Trecho do texto -
━━━

A universalidade de cobertura e de atendimento; uniformidade e equivalência dos benefícios e dos serviços às populações urbanas e rurais; seletividade e distributividade na prestação dos benefícios e serviços; irredutibilidade do valor dos benefícios; equidade na forma de participação no custeio; diversidade da base de financiamento; caráter democrático e descentralizado da administração, mediante gestão quadripartite, com a participação dos trabalhadores, dos empregadores, dos aposentados e do governo nos órgãos colegiados. (Parágrafo Único do artigo 194 da Constituição Federal).



Entre as inovações constitucionais, em relação ao sistema protetivo no Brasil, destaca-se no campo legal, a centralidade da responsabilização do Estado na regulação das políticas públicas dentro da proteção social e junto a isso a proposta de descentralização e participação da sociedade civil no controle das políticas sociais.

 É necessário destacar que, segundo Yazbek (2012), a Constituição brasileira é promulgada em um contexto histórico dramático, dominado pelo crescimento da pobreza e da desigualdade social, o que veio a endividar ainda mais o país. Esse contexto é marcado por um processo de reestruturação produtiva, no qual é preciso limitar a intervenção estatal sob a inserção de uma ótica neoliberal no país. A pressão resultante do Consenso de Washington[1] e exercida por e organismos como FMI – Fundo Monetário Internacional e o Banco Mundial responsáveis por estabelecer estratégias neoliberais para que os países periféricos enfrentassem suas crises, resultou na adoção de  medidas econômicas e ajustes fiscais que, no campo da proteção social, irão refletiram no crescimento dos índices de pobreza, indigência e desemprego.

━━━

Enunciado da tarefa - Liste todos os participantes da gestão quadripartite nos órgãos colegiados mencionados no trecho. Os dados a seguir não têm relação com o trecho.

[Registros armazenados]

━━━

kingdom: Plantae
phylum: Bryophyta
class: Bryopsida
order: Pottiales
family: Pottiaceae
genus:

━━━

Resposta correta - Os trabalhadores, os empregadores, os aposentados e o governo.